Il petrolio è composto da una miscela complessa di idrocarburi che, al momento dell’estrazione dai giacimenti, è detta “petrolio grezzo” o “greggio”, un liquido viscoso di colore variabile (dal giallo chiaro al marrone scuro o verdastro), e nella sua quasi totalità la sua densità relativa è inferiore a 1. È’ costituito principalmente da idrocarburi appartenenti alle classi degli alcani (lineari e ramificati), cicloalcani e in quantità minore idrocarburi aromatici (mono-, bi- e poli-ciclici). Il petrolio viene classificato secondo il suo grado Api, che indica il peso specifico (rispetto all’acqua) di una miscela idrocarburica liquida. Normalmente un greggio è detto "pesante" quando ha un grado API minore di 25, "leggero" con grado API maggiore di 40.
Per poter essere utilizzato nell’industria, nei trasporti e nelle altre sue molteplici applicazioni, deve essere raffinato e trasformato in prodotti finiti (carburanti, combustibili, solventi, bitumi, lubrificanti, ecc.) o in prodotti intermedi per l’industria petrolchimica (es. olefine, idrocarburi aromatici, ecc.). Questo processo industriale è noto come “raffinazione del petrolio”.

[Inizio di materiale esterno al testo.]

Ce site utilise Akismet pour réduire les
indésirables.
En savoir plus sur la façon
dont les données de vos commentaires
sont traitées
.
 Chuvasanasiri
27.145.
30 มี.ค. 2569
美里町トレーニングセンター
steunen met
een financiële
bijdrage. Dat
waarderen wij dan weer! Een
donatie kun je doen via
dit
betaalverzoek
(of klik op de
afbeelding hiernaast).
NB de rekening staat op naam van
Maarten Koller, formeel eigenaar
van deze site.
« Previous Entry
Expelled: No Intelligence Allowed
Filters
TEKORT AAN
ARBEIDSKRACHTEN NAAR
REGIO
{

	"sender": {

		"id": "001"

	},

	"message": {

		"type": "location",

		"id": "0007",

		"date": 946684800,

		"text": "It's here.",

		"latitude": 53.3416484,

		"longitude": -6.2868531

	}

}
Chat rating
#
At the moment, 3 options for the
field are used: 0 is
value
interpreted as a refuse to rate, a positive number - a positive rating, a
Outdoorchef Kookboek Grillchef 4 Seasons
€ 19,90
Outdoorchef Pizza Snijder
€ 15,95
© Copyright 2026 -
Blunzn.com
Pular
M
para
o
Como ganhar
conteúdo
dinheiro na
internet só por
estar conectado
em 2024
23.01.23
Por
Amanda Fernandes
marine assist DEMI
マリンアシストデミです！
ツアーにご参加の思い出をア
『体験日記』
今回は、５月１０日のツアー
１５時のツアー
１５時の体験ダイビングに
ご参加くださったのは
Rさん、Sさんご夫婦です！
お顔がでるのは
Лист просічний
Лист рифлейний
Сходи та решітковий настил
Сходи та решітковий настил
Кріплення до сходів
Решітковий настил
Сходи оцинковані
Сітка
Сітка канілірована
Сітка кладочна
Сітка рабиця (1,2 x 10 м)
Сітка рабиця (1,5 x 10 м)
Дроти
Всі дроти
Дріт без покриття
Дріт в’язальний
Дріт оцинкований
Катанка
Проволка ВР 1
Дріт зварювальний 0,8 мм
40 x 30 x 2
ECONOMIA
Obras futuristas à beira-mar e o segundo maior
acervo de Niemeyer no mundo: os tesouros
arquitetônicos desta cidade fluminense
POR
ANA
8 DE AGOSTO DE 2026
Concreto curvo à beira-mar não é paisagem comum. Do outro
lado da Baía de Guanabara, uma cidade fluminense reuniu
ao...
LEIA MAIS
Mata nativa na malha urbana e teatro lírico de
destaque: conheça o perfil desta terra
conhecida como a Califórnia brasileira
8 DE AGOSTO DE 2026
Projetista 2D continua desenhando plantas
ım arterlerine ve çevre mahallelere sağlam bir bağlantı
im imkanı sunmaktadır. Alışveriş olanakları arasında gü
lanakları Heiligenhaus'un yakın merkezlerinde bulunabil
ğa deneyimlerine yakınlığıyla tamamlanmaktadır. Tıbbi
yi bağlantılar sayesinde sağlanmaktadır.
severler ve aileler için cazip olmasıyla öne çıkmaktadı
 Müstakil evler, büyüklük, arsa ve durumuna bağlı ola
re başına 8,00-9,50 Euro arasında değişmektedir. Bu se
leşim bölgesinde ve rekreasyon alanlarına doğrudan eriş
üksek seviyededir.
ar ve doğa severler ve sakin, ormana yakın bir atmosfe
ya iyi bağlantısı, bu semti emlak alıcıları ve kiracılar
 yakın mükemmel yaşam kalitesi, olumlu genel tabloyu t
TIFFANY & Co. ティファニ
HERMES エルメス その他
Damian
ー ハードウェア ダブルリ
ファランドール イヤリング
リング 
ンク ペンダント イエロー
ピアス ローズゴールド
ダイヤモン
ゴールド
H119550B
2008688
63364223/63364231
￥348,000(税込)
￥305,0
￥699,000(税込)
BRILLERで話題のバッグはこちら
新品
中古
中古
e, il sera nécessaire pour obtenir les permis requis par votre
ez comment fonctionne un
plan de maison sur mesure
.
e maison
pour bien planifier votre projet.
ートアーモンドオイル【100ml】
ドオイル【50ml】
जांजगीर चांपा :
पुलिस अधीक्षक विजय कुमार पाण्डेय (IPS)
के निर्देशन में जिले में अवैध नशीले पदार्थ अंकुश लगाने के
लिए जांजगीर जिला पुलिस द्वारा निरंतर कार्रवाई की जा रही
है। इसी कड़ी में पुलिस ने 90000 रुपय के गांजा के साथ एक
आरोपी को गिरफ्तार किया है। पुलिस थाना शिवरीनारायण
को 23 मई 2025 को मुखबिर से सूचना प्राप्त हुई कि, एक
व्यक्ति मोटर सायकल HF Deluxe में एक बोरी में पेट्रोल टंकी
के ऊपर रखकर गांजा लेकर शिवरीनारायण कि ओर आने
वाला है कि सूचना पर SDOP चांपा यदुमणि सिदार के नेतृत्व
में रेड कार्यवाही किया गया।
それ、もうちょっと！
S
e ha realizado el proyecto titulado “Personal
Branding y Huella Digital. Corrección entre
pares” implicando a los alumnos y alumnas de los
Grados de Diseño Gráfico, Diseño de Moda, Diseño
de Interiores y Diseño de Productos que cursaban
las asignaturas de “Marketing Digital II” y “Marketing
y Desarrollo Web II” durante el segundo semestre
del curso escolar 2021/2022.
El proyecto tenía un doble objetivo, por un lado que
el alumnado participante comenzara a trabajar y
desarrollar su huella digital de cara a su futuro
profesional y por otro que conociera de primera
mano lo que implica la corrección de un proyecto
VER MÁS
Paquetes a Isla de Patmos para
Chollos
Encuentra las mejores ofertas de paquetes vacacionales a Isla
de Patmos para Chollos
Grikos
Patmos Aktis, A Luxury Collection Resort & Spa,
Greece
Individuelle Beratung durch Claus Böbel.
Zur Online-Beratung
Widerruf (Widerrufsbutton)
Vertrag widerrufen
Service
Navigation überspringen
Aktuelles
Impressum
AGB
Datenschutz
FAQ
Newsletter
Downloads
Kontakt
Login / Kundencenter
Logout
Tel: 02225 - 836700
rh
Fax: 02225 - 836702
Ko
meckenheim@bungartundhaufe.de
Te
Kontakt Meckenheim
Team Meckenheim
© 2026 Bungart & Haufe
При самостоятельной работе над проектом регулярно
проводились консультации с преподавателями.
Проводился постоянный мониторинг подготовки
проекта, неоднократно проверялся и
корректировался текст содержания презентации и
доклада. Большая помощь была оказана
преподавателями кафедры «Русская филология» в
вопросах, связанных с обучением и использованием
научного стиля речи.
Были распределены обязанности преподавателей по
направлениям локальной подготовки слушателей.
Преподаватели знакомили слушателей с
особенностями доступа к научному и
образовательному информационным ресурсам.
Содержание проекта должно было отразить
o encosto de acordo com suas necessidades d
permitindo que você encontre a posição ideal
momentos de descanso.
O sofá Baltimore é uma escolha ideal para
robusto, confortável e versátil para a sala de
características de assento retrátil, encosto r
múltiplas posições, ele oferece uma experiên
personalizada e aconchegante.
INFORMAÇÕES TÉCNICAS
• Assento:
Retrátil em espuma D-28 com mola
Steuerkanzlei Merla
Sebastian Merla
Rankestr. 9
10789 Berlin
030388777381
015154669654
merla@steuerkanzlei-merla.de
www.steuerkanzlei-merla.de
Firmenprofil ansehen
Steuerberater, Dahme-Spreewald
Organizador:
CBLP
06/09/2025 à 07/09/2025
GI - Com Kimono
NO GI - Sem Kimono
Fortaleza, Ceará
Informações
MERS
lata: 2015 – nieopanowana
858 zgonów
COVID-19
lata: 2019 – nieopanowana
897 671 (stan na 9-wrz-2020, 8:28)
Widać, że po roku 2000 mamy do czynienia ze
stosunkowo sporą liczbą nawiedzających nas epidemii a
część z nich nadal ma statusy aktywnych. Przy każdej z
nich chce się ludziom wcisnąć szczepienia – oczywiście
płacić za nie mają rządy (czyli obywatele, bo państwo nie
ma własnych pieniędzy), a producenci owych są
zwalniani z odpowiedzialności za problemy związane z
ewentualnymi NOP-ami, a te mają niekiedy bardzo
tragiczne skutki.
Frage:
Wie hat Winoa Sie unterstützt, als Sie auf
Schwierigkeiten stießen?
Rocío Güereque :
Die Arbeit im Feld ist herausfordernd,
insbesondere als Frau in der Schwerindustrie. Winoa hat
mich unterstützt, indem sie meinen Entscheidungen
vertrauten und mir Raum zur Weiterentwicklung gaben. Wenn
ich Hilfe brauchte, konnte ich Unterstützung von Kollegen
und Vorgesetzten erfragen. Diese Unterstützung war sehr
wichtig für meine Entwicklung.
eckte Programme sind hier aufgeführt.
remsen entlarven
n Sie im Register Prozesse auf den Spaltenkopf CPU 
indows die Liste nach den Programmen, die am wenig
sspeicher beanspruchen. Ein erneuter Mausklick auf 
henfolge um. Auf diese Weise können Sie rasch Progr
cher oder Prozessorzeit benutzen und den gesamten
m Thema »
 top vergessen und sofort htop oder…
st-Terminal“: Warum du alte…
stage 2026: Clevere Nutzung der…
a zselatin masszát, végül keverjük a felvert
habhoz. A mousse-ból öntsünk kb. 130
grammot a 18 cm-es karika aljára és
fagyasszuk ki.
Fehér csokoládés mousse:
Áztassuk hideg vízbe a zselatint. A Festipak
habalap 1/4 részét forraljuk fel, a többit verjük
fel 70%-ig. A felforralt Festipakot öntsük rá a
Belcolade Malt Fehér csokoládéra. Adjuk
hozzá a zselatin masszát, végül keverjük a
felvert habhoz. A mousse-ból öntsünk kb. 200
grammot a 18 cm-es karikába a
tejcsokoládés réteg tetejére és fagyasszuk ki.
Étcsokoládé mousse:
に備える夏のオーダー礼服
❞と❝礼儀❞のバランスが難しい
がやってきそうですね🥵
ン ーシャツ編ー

Il processo di raffinazione viene svolto nelle raffinerie e inizia con la distillazione frazionata del petrolio sia a pressione atmosferica che sottovuoto. Successivamente le diverse frazioni petrolifere ottenute vengono trattate in specifici impianti (cracking, visbreaking, coking, reforming, isomerisation, ecc.), che consentono di modificare la resa del greggio sia nella quantità che nella qualità in base alle diverse esigenze del mercato. Le raffinerie possono quindi essere classificate in funzione del loro ciclo di lavorazione e degli impianti presenti. Alcuni schemi di raffinazione possibili sono:
• Hydroskimming: è un impianto caratterizzato da una bassa resa in prodotti leggeri e da un’alta resa di olio combustibile;
• Schema a conversione: a differenza dell’hydroskimming, le frazioni più pesanti non vengono impiegate per formulare olio combustibile, ma sono convertite termicamente o cataliticamente in frazioni più leggere. Le raffinerie di questo tipo sono molto più flessibili ed avanzate;
• Lube: in una raffineria di questo tipo si producono principalmente basi per oli lubrificanti e i greggi impiegati devono essere di una qualità specifica.